Collected data entries:

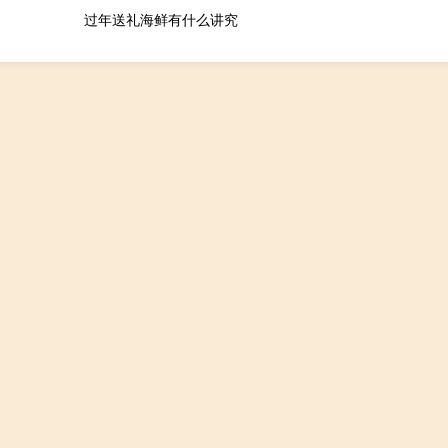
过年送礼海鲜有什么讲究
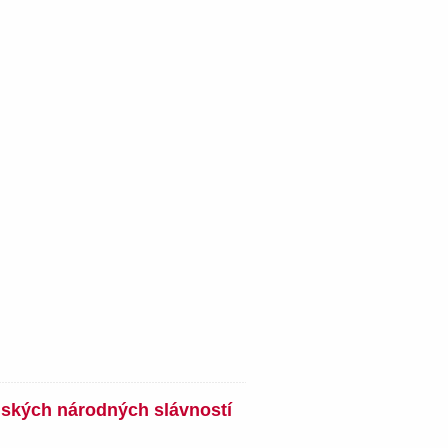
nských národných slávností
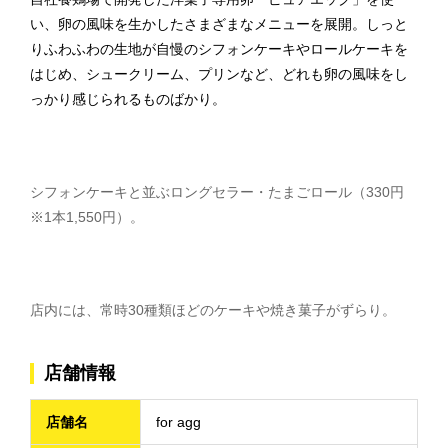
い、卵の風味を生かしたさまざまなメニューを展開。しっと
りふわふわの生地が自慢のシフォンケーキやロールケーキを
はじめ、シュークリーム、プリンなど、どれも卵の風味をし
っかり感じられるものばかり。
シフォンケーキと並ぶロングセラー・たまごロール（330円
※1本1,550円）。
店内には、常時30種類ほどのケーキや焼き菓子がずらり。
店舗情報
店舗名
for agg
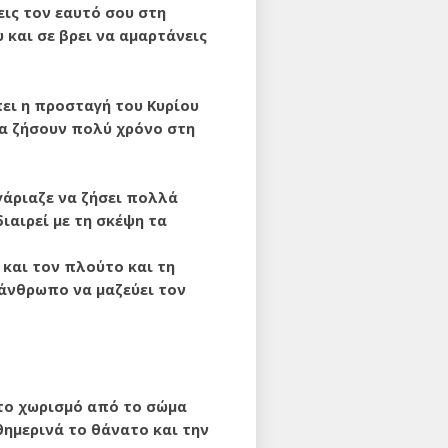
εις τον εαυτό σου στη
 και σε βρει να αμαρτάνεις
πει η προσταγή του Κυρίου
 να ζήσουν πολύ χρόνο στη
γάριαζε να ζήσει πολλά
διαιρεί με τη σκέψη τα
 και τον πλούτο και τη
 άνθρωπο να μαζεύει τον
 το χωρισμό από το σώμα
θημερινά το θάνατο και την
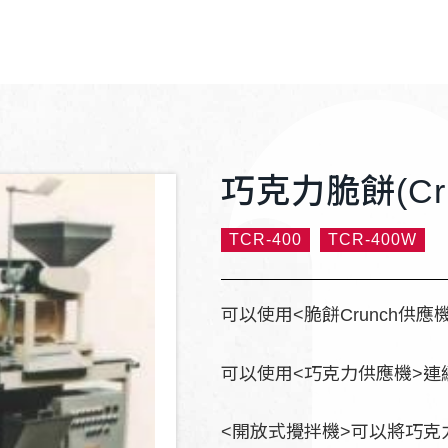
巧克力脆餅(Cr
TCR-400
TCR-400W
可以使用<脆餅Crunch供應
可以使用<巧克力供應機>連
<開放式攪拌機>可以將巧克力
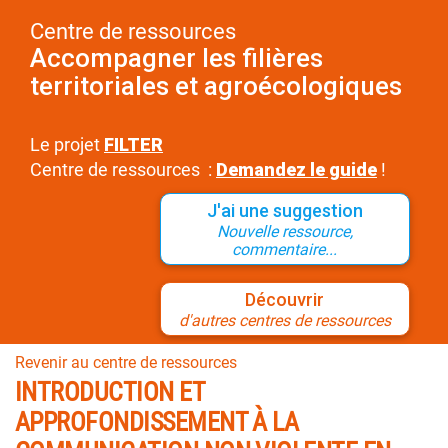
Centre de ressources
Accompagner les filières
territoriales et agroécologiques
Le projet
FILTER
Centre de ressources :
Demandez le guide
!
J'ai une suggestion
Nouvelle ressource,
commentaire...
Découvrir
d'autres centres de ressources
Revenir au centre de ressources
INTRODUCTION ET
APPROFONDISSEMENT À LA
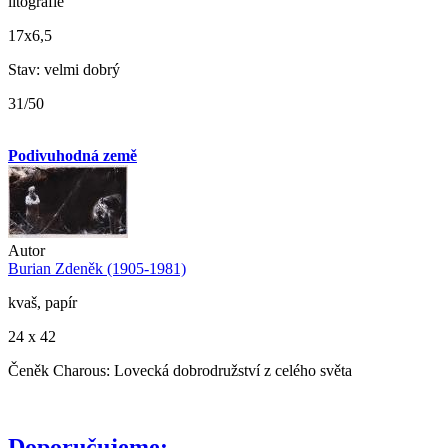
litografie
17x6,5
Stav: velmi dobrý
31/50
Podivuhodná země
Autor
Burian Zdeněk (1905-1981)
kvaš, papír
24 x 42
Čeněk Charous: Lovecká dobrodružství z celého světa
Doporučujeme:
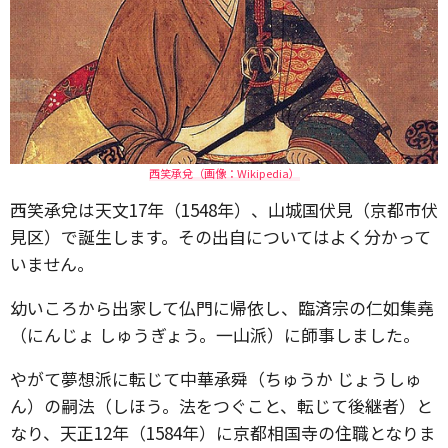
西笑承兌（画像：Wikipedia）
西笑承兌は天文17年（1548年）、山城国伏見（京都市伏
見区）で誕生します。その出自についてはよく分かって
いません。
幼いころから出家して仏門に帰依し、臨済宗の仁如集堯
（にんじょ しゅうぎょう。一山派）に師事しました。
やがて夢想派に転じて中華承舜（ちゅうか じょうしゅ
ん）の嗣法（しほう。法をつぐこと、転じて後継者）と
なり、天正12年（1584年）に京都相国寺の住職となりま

◆ Try it
Reproduce the lines from the one holding "να ζήσουν πολύ χρόνο στη" through the end of the entries above exactly, keeping both ends and dropping every picture.

◆ Output of the task
 να ζήσουν πολύ χρόνο στη
γάριαζε να ζήσει πολλά
διαιρεί με τη σκέψη τα
 και τον πλούτο και τη
 άνθρωπο να μαζεύει τον
 το χωρισμό από το σώμα
θημερινά το θάνατο και την
巧克力脆餅(Cr
TCR-400
TCR-400W
可以使用<脆餅Crunch供應
可以使用<巧克力供應機>連
<開放式攪拌機>可以將巧克力
Centre de ressources
Accompagner les filières
territoriales et agroécologiques
Le projet
FILTER
Centre de ressources :
Demandez le guide
!
J'ai une suggestion
Nouvelle ressource,
commentaire...
Découvrir
d'autres centres de ressources
Revenir au centre de ressources
INTRODUCTION ET
APPROFONDISSEMENT À LA
litografie
17x6,5
Stav: velmi dobrý
31/50
Podivuhodná země
Autor
Burian Zdeněk (1905-1981)
kvaš, papír
24 x 42
Čeněk Charous: Lovecká dobrodružství z celého světa
Doporučujeme:
西笑承兌（画像：Wikipedia）
西笑承兌は天文17年（1548年）、山城国伏見（京都市伏
見区）で誕生します。その出自についてはよく分かって
いません。
幼いころから出家して仏門に帰依し、臨済宗の仁如集堯
（にんじょ しゅうぎょう。一山派）に師事しました。
やがて夢想派に転じて中華承舜（ちゅうか じょうしゅ
ん）の嗣法（しほう。法をつぐこと、転じて後継者）と
なり、天正12年（1584年）に京都相国寺の住職となりま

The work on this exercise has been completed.